Canada’s leading theatre chain company Cineplex (TSX:CGX) saw its shares tumble to 30-month lows early this month. However, the stock quickly recovered from those lower levels, thanks to a couple of bullish brokerage reports. CGX stock has lost 30% this year, notably underperforming broader markets.
CGX stock: Is it a good buy or a high-risk bet?
The post-pandemic demand recovery is a key to Cineplex’s upturn. And we have started seeing some early signs of that in the last few months, though with some hiccups. Still, some brokerage houses are encouraged by the prospects of consistent normal operations. That will likely lead it to sustained profitability. Plus, blockbuster releases scheduled to release in the next few months could also drive its top line higher.
So far in 2022, Cineplex reported total revenues of $579 million, a jaw-dropping increase of 446% compared to the same period last year. It posted a net loss of $40 million in the first half of this year. Even if the loss has narrowed recently, unstable profitability could concern investors.
Unstable profitability and a large debt pile
Apart from profitability, Cineplex’s balance sheet could also bother investors. It has $1.8 billion in total debt and a debt-to-EBITDA (earnings before interest, taxes, depreciation, and amortization) ratio of six as of June 30, 2022. The debt-servicing costs have notably increased while operating profits have dwindled since the pandemic. However, higher expected revenues and operating efficiencies could positively change the picture.
Moreover, what could substantially change Cineplex’s balance sheet is the settlement amount it is expected to receive from Cineworld. In 2020, Cineworld walked away from its proposed takeover offer amid the pandemic.
As a result, the Toronto court ordered Cineworld to pay $1.24 billion to Cineplex in damages. However, the payment is yet to be made, and now Cineworld has filed for bankruptcy. So, there is now a significant amount of uncertainty about when the payment will be made in full.
A settlement with Cineworld could significantly change Cineplex’s prospects.
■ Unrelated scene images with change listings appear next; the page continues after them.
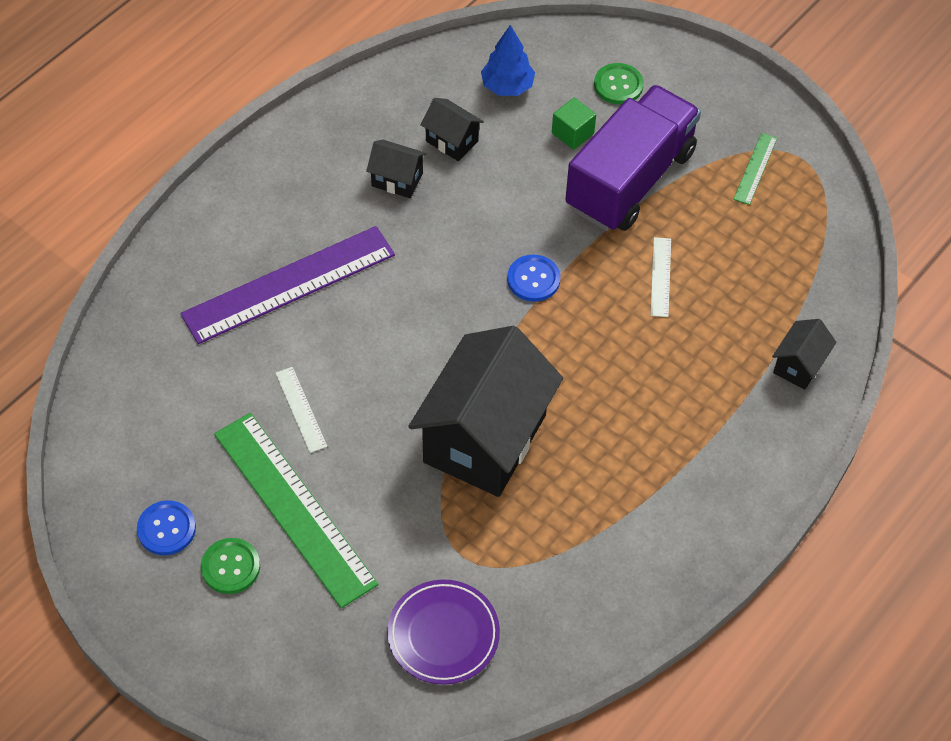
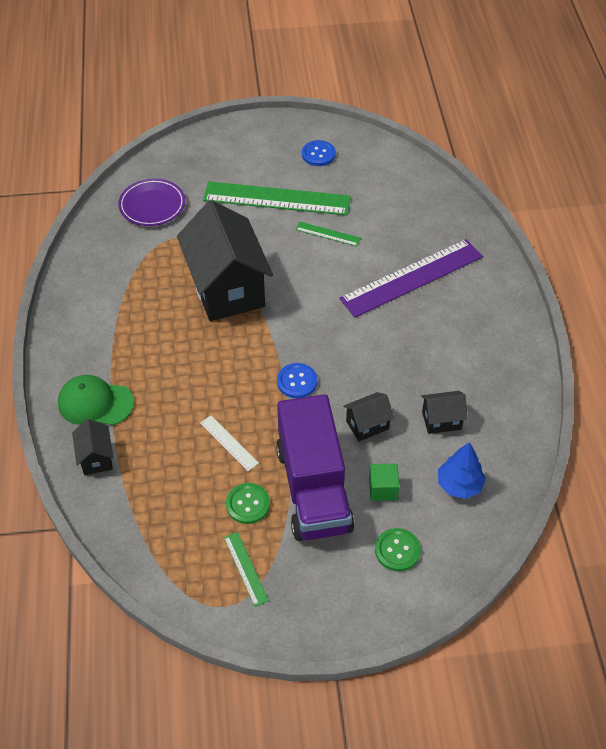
camera: 135 degrees right, 5 degrees down
(230, 567) = (273, 162): green button -> green button (248, 504)
(289, 285) = (412, 277): purple ruler -> purple ruler turned 45 degrees clockwise
(301, 409) = (328, 234): white ruler -> green ruler
(397, 180) = (438, 372): black house -> black house (367, 425)
(750, 423) = (95, 403): none -> green cap

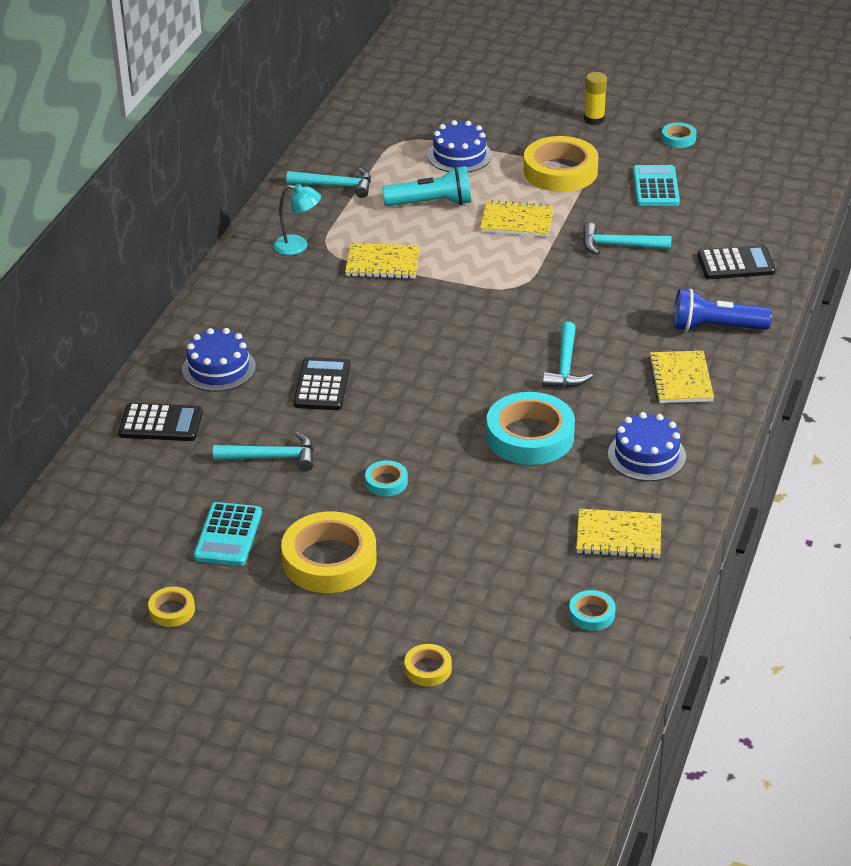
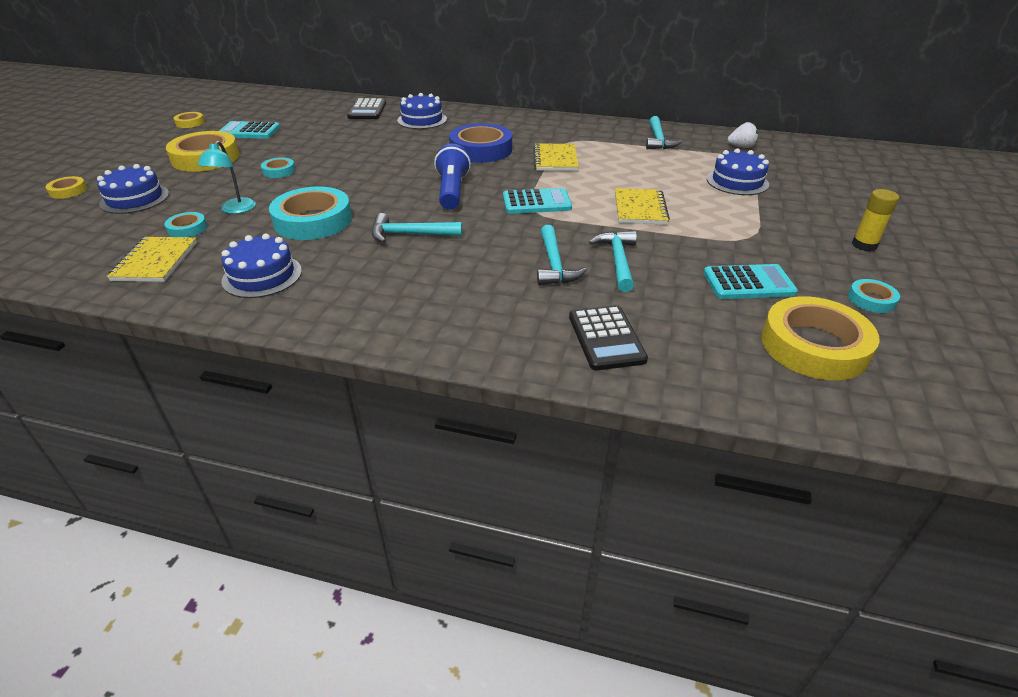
camera: 85 degrees right, 0 degrees up
(272, 457) = (322, 138): turquoise hammer -> turquoise hammer (554, 264)
(298, 246) = (570, 133): turquoise lamp -> turquoise lamp (235, 210)
(322, 385) = (398, 147): black calculator -> none
(342, 317) = (481, 150): none -> blue tape
(367, 135) = (741, 147): none -> white strawberry
(431, 203) = (651, 173): turquoise flashlight -> none
(459, 595) = (135, 199): none -> blue cake
(497, 283) = (536, 202): none -> turquoise calculator
(560, 171) = (743, 228): yellow tape -> yellow tape (814, 346)
(591, 614) = (67, 250): turquoise tape -> turquoise tape (187, 228)
(680, 379) = (378, 296): yellow notebook -> none
(716, 328) = (472, 320): blue flashlight -> blue flashlight (452, 191)

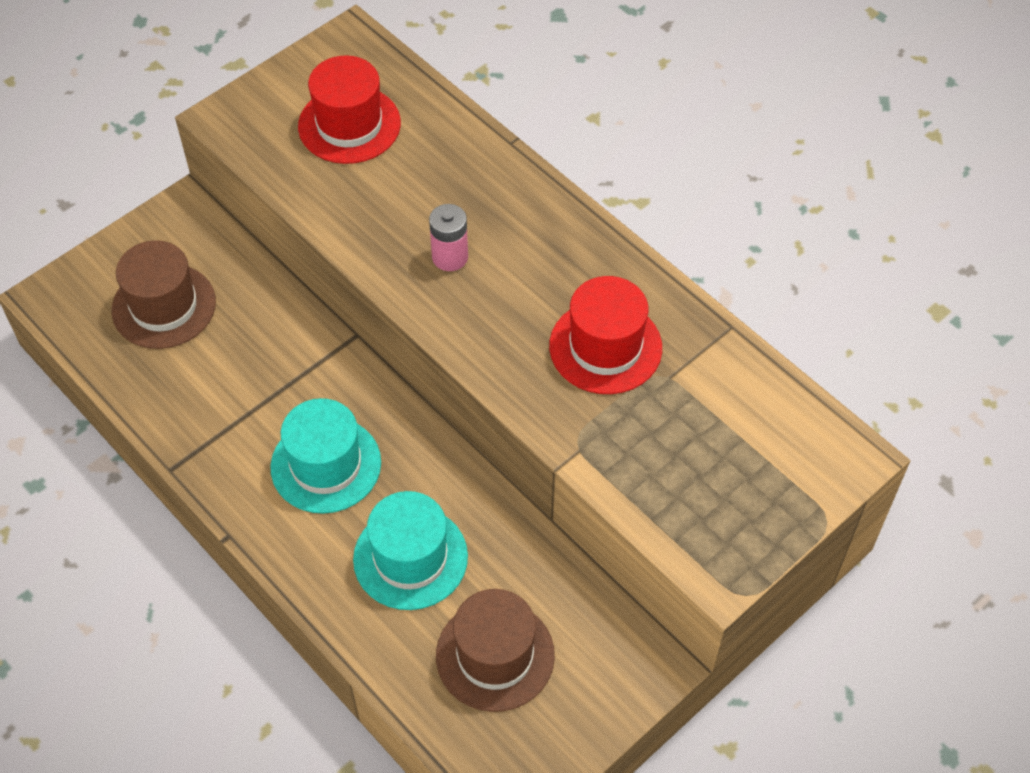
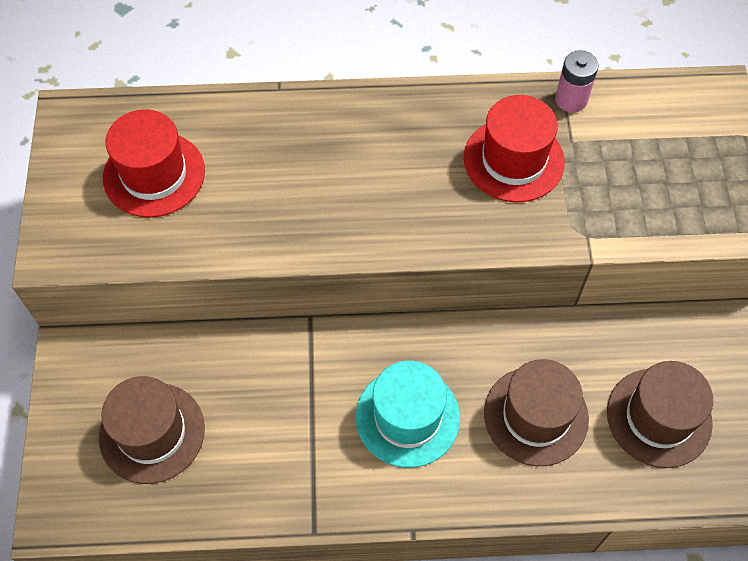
camera: 50 degrees left, 5 degrees up
(410, 558) = (536, 416): turquoise hat -> brown hat
(450, 257) = (346, 196): pink battery -> pink battery (571, 99)

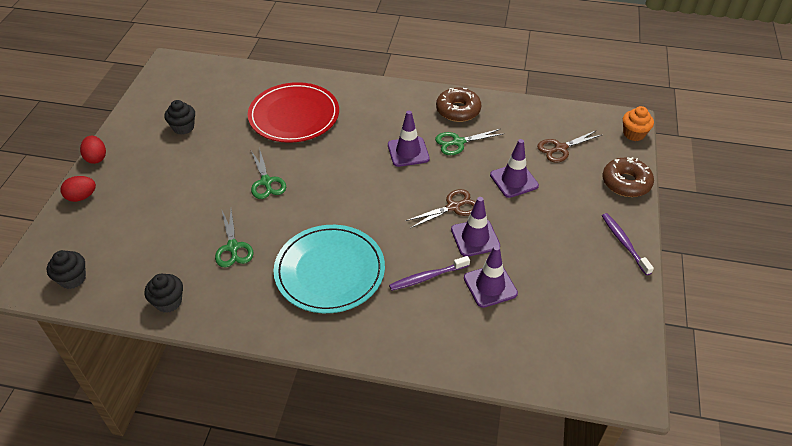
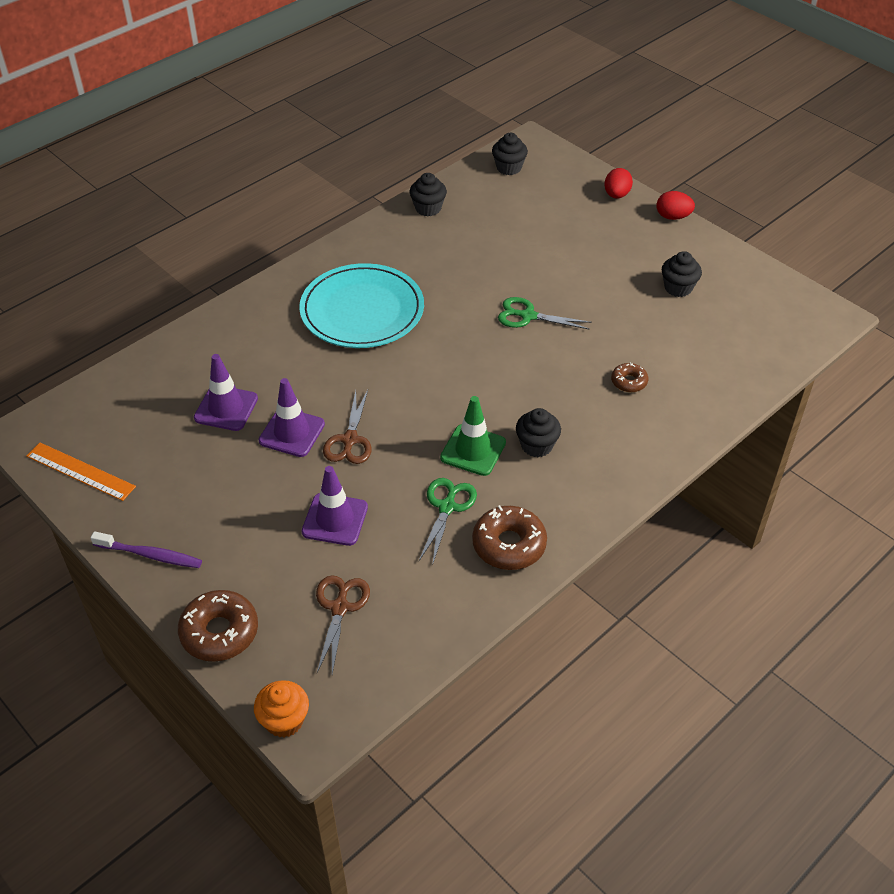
camera: 125 degrees right, 0 degrees up
(233, 247) = (455, 262): green scissors -> none
(294, 115) = (629, 382): red plate -> brown donut
(380, 129) = (536, 445): none -> black cupcake
(408, 152) = (473, 450): purple traffic cone -> green traffic cone
(427, 277) = (284, 370): purple toothbrush -> none
(618, 327) = (80, 471): none -> orange ruler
If Cineplex receives the said amount soon, it will substantially strengthen its balance sheet. The settlement amount is almost half of its enterprise value. So, a quicker resolution should improve its balance sheet — a significant positive for investors. Moreover, consistent profitability, given the increasing foot traffic at movies, will likely create notable shareholder value.
On the flip side, two factors could delay the recovery and push the stock to lower levels. First is an impending recession. A longer, severe recession could dent discretionary spending, ultimately weighing on Cineplex’s top line. So, the trend we are seeing now will reverse in that case, leading to cash burn and pressure on its balance sheet. A second blow, then, could be a delayed settlement from Cineworld.
Bottom line
Given the uncertainties, CGX stock will likely continue to trade more volatile than usual. But if you are an aggressive investor and are okay with its large stock price swings, CGX presents superior upside potential for the next few years.